Status not questioned

If he respects the limit of 40% of the working time, the exercise of the ‘home office’ will not call into question either the status of cross-border worker, or the rules of taxation at residence of the resulting income, specify Berne and Paris. These provisions will be specified by an amicable agreement taking effect from January 1, 2023.

An agreement has also been reached for other workers, who fall under the double taxation agreement between Switzerland and France. It provides for maintaining taxation in the State where the employer is located, if the teleworking carried out from the country of residence does not exceed 40% of the working time.

However, ‘adequate’ compensation is provided for the employee’s State of residence. The agreement will be modified by an addendum which must still be signed and then ratified by the two countries. In the meantime, the two countries will apply it by amicable agreement.

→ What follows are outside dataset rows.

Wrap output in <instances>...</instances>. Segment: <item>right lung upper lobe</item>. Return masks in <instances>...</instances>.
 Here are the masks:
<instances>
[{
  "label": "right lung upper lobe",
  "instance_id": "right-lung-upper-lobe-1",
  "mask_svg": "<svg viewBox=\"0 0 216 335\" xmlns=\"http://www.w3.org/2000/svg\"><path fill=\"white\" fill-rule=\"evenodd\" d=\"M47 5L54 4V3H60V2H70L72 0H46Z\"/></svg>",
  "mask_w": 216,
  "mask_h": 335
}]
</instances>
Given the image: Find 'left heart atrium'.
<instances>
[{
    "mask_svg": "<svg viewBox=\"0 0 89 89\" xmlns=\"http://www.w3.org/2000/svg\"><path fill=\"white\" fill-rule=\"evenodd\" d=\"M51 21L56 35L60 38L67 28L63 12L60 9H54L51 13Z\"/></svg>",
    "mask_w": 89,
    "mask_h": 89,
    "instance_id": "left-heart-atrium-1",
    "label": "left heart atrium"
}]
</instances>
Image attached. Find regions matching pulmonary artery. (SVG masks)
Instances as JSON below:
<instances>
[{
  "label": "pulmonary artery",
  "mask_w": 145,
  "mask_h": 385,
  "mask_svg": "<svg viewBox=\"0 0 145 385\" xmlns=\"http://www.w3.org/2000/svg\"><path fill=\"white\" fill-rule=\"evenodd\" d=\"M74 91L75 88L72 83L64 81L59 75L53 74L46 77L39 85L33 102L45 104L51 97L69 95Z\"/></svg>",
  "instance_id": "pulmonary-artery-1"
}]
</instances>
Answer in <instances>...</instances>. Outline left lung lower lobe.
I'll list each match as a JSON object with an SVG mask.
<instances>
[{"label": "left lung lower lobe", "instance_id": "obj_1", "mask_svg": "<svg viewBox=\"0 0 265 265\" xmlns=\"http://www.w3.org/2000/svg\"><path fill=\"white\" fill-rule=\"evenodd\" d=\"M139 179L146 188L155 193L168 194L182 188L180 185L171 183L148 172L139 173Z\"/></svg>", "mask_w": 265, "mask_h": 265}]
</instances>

Geneva interests preserved

For the two countries, the negotiated solution constitutes ‘a balanced result reflecting the budgetary interests’ of the two States, the communities and the cantons concerned’. In particular, it is expected that the financial interests of Geneva will be “preserved thanks to the participation of the Confederation”, underlines Berne and Paris, as well as the Geneva Minister of Finance Nathalie Fontanet.

In a press release, the Geneva State Council welcomes this solution, which meets the needs and demands of the companies and border staff concerned. The agreement initialed Thursday also takes into consideration environmental concerns related to commuter traffic, he notes.

The Geneva section of the Fédération des entreprises romandes (FER Genève) also welcomes this agreement, which it had been calling for for a long time. It meets companies’ need for predictability, guarantees equal treatment for all employees, regardless of their country of residence, and corresponds to best practices in teleworking, she believes.

FER Genève recalls, however, ‘that the use of teleworking is a matter of freedom of choice for the employer and not a right of the employee’.

In the third quarter of this year 2022, Switzerland had more than 208,500 cross-border workers domiciled in France, according to figures published on the website of the Federal Statistical Office (OFS). They represent just over half of the total cross-border workforce (55.7%).